Henry was born in Fort Smith, Indian Territory (now Arkansas), the son of William Seton Henry and Arietta Livingston Thompson Henry. His mother was the granddaughter of Vice President Daniel D. Tompkins and Secretary of the Navy and Supreme Court Justice Smith Thompson. He was a fifth great-grandson of Robert Livingston. William Seton Henry (1816–1851) was an 1835 graduate of the United States Military Academy, and attained the rank of Brevet Major for his service in the Mexican–American War. Guy V. Henry graduated from the United States Military Academy in May 1861, serving as a Union officer in the Civil War, and later in conflicts against the Native Americans in the West and southwest of the United States of America. From May 25, 1891, to October 3, 1894, while commanding the 7th U.S. Cavalry, he was also commander of Fort Myer, Virginia. During the Spanish–American War, he was dispatched to Guantánamo, Cuba, and later sent to Puerto Rico, alongside General Nelson Miles.

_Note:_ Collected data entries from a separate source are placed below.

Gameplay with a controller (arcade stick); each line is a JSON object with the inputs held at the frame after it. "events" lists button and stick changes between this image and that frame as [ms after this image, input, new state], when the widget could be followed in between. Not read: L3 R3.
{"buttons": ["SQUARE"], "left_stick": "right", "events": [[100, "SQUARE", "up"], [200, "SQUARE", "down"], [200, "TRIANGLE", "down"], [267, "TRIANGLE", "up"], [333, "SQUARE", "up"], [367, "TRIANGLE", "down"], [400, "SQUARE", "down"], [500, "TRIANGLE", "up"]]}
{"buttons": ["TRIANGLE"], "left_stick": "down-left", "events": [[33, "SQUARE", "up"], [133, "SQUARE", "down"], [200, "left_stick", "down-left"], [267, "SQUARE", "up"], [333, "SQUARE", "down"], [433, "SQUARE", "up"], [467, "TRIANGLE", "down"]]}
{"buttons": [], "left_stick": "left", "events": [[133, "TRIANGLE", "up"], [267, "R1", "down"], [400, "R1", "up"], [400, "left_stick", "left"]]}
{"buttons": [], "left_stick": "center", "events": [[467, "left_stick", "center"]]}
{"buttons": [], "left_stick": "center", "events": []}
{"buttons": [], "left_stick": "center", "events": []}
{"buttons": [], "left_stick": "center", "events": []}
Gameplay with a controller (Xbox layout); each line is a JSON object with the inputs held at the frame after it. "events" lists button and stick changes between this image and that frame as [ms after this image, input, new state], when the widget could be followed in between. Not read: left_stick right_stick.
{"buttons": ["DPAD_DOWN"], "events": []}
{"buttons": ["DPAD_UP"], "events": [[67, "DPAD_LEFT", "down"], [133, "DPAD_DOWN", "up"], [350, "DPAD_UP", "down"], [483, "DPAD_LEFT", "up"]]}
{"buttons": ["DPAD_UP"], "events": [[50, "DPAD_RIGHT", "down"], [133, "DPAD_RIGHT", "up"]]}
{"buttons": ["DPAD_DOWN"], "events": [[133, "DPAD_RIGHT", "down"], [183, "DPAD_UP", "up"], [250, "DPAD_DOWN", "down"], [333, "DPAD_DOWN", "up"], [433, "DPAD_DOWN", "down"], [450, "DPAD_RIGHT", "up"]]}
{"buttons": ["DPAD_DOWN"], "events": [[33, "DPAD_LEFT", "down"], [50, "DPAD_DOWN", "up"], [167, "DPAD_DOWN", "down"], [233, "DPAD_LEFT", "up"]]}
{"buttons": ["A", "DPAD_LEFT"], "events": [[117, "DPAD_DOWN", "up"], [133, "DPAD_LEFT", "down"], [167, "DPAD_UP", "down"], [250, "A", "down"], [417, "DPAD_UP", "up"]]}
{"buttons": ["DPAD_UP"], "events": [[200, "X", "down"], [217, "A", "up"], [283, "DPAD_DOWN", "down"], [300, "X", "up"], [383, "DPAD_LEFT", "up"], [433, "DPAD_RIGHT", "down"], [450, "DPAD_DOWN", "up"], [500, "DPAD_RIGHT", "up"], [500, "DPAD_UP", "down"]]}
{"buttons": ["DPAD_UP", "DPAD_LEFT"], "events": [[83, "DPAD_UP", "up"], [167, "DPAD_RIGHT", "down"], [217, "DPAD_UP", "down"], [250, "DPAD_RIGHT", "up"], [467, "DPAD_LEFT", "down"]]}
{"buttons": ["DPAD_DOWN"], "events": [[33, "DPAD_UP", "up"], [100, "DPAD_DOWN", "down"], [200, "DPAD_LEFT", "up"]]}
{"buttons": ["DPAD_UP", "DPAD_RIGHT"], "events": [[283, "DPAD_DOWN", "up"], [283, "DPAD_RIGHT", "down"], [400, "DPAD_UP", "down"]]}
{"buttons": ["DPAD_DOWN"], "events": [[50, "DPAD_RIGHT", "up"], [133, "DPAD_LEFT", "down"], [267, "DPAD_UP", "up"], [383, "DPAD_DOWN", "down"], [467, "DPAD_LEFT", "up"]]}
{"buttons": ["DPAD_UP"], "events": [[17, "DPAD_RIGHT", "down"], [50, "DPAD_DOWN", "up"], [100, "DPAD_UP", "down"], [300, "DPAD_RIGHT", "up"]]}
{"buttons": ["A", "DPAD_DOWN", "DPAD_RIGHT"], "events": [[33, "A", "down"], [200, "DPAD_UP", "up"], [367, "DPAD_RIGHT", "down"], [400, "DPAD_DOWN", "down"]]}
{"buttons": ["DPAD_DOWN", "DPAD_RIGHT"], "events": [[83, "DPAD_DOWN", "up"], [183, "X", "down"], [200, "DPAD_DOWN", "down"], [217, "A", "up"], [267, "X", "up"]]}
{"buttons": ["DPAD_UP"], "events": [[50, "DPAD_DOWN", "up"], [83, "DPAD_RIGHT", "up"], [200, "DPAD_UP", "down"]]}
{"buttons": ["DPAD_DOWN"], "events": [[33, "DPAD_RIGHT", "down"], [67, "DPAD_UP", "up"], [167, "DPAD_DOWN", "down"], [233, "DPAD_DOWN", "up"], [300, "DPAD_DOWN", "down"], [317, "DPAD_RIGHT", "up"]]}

Henry was with General George Crook at the Battle of the Rosebud on June 17, 1876 when Crook was attacked by forces led by Crazy Horse. Henry was very badly wounded in the face. When John Finerty (correspondent for the Chicago Tribune, reporting from the field) commented on Guy’s grievous wound, the latter merely told him, “For this we are soldiers,” and encouraged Finerty to join the army.

He received successive brevets for gallantry in various battles and was brevetted brigadier general, United States Army, for gallantry at the Battle of Rosebud in Montana Territory, where he was shot through the face while fighting Native Americans. He received the Medal of Honor on December 5, 1893, for his Civil War service at the Battle of Cold Harbor on June 1, 1864, where he was temporarily serving as a colonel of volunteers and commanded a brigade. On June 1, 1897, Henry was promoted to colonel in the regular army and given command of the 10th U.S. Cavalry.

At the beginning of the Spanish–American War, Henry was appointed a brigadier general of volunteers on May 4, 1898. During the invasion of Puerto Rico, he led a “Provisional Division” from the city of Ponce to Arecibo, Puerto Rico, to rendezvous with General Theodore Schwan, who was arriving from the city of Mayagüez. The tropical rain impeded his trek and before Henry reached Mayagüez, the conflict was over.  On October 11, 1898, he was promoted to brigadier general in the regular army.

On December 6, 1898, Henry was designated Governor of Puerto Rico. From December 7, 1898 to June 12, 1899, he served as a major general of volunteers. On February 6, 1899, he dissolved the Cabinet of Puerto Rico, which was instituted with the Autonomic Charter. Henry also eliminated taxes on basic food items. On May 2, 1899 he instituted the eight-hour work day in Puerto Rico.  On May 9, 1899, he was replaced by General George W. Davis.

Henry died of pneumonia in New York City in October 1899 and was buried at Arlington National Cemetery.



Led the assaults of his brigade upon the enemy’s works, where he had two horses shot under him.